Wow small world. I know Swift/hathound! I'm on DA as well. Her style is amazing. I was thinking Furc but I haven't been near it in eons. Not to derail the topic.


----------



## socal_sarah (Mar 5, 2013)

Oooh, satin, huh? I'd love to feel one. My Garnet is pretty darn soft, but I think it's maybe because she is still a baby (2-3 mos old)?


----------



## missinasworld (Feb 1, 2013)

I went on a rat hunt yesterday to find Scrat a male cagemate, didn't have much luck after going to 3 differant pet stores. We saw a bunch of rats and I almost brought home a female that looked about to pop with babies, I ended up not taking any rats from That pet store becuz so many of them had RI and looked so sick that I did not want to risk my own rats. In the end, we went back to the pet store that I got Scrat from and I let the breeder know that they were not silkies, but satins.

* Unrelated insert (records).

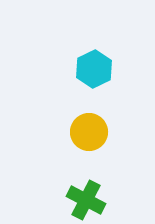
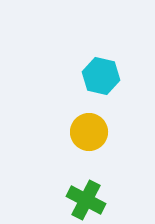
cyan hexagon: moved 7 px right, 7 px down; rotated 21 degrees counterclockwise
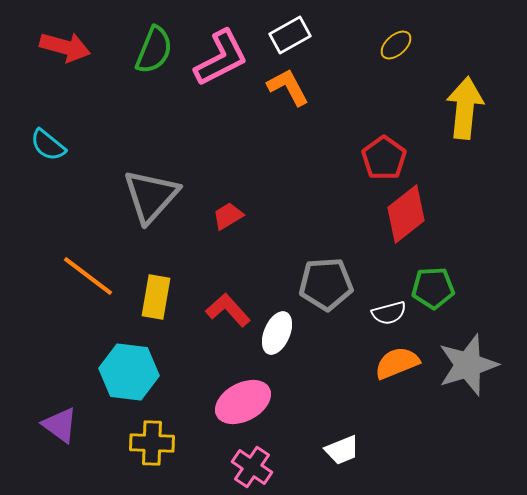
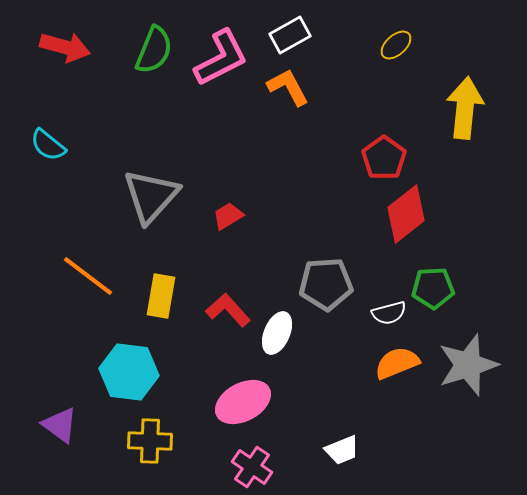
yellow rectangle: moved 5 px right, 1 px up
yellow cross: moved 2 px left, 2 px up
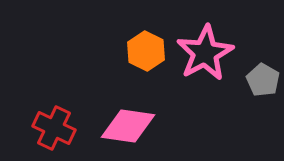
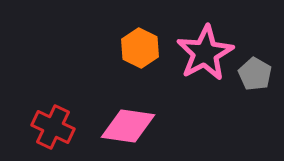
orange hexagon: moved 6 px left, 3 px up
gray pentagon: moved 8 px left, 6 px up
red cross: moved 1 px left, 1 px up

I took a look at her rats again and she had a few new ones out. There was a tank full of female russian blue satins and then another tank with other color rats. I ended up with not just 1 male, but also his sister. They are very cool looking and soft, but I do not think they are satins. So now I'm done, no more rats. I am now at 2 males and 3 females. And as an aside, they were $9 each. The lady only charges the big bucks for her russian blue "silkies"
This is the new male, Canice:









And his sister: La La Lee (she is named after a show cat we had when I was a baby, if you were wondering)


----------



## ratchet (Sep 27, 2012)

Those are some good lookin' rats!


----------



## Aether (Mar 7, 2013)

Wow, some nice new babies there!


----------



## LightningWolf (Jun 8, 2012)

I can't see the pictures


----------



## Rumy91989 (Dec 31, 2012)

How cute! I love the red eye/fawn/white mixture! It's my favorite! Congrats on your new babies.


----------



## Flora (Aug 30, 2012)

Great find! I wish I had a pet store near me that was that nice. I LOVE LEMURS! I got to hold one while I was in Thailand and it was the best!


----------



## Phantom (Apr 4, 2012)

I pid $21 for Molly, my hairless, when I bought her. He's even more expensive than her. XD
He's very cute by the way. =P


----------



## kizz (Feb 18, 2013)

I'm from England and I have a silky his fur is so different to the others. I got a silky and a rex and they were my first ratties. I thought the silky one (pancake) had normal fur at first and it was just the rex (waffle) who had different hair. But I got told that they both had unusual hair by the breeder who I got my two other little boys from. Scrat is very cute  but I don't think he is a silky. Compared to pancake your little man looks a lot fluffier


----------



## Eden10 (Aug 11, 2012)

Wow you got some striking ratties there! Can't wait to see pics as they grow


----------



## socal_sarah (Mar 5, 2013)

Aww, your Canice is cute. Looks like the coloring I want in a male cat, lol!


----------